Too many people are invested in stripping others of their identity and forcing them into a monolith, as if complexity is a threat. Society wants boxes, labels, and checkmarks, but no one is just one thing. We carry histories, cultures, bloodlines, and lived experiences that refuse to fit neatly into one category.
Take Cardi B, for instance. She identifies as Afro-Caribbean. Simple. Clear. Yet online critics tried to reduce her to being “mixed” — as if acknowledging her full heritage somehow dilutes it. That reductionism is exactly the problem: identity isn’t a tool for convenience, it’s a declaration of truth.
Here’s the point I want to make, bluntly: I don’t care what label you use. You can call yourself Creole, Afro-Caribbean, Black, Indigenous, or all of the above. What matters is the reality people see when you walk into a room. That’s how society perceives and accepts you. That perception may not be fair, it may not be just, and it may not reflect the full scope of your truth — but it is part of the world we navigate. Understanding that doesn’t mean conceding your identity. It means operating with awareness.
For me, when I say I’m Creole, it does not diminish my Blackness. I am rooted in the resilience, brilliance, and survival of my Black ancestors. My Creole identity is not a reach toward Europe; it is a recognition of my lived history, my culture, and the lineage that shaped me. Naming that truth is not optional; it is a claim of sovereignty over who I am.

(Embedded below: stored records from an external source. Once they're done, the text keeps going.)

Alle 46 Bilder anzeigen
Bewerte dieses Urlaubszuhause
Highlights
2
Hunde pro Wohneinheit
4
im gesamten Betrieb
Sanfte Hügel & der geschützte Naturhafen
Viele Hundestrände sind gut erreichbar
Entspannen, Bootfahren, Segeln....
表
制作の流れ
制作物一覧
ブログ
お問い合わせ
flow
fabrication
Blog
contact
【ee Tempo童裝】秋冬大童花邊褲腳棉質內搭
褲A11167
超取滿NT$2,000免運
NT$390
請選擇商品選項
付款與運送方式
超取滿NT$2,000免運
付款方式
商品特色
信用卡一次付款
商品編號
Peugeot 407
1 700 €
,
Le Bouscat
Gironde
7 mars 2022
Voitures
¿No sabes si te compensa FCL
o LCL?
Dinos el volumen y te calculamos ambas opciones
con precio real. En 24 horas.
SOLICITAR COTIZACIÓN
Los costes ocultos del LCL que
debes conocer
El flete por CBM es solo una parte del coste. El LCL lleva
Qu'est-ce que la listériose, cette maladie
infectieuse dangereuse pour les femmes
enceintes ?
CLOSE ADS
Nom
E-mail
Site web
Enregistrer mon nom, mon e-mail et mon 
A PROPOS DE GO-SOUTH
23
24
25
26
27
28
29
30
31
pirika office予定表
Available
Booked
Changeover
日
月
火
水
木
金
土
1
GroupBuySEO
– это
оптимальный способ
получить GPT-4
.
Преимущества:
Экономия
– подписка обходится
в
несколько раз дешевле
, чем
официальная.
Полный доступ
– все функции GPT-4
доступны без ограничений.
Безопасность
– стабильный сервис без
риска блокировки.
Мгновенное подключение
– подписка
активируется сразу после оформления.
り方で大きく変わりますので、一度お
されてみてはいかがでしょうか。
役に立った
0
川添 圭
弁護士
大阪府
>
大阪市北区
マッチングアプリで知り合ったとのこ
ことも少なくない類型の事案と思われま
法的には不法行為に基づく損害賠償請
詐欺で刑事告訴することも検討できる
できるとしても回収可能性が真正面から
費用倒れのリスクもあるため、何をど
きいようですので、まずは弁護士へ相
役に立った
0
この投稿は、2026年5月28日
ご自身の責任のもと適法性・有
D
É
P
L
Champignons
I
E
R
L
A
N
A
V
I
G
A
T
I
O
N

And this is what people forget: identity is not theirs to edit, simplify, or monetize. It is ours to name, embrace, and live. Every label, every nuance, every detail of who we are is a declaration of existence — and existence refuses to be flattened.
So when someone tries to reduce you, remember this: your truth is multi-dimensional, irreducible, and unapologetic. Stand in it. Name it. Walk in it. Let no one tell you you have to fit the mold.
Because the reality they see when you enter a room may shape how they treat you, but it cannot change what you are.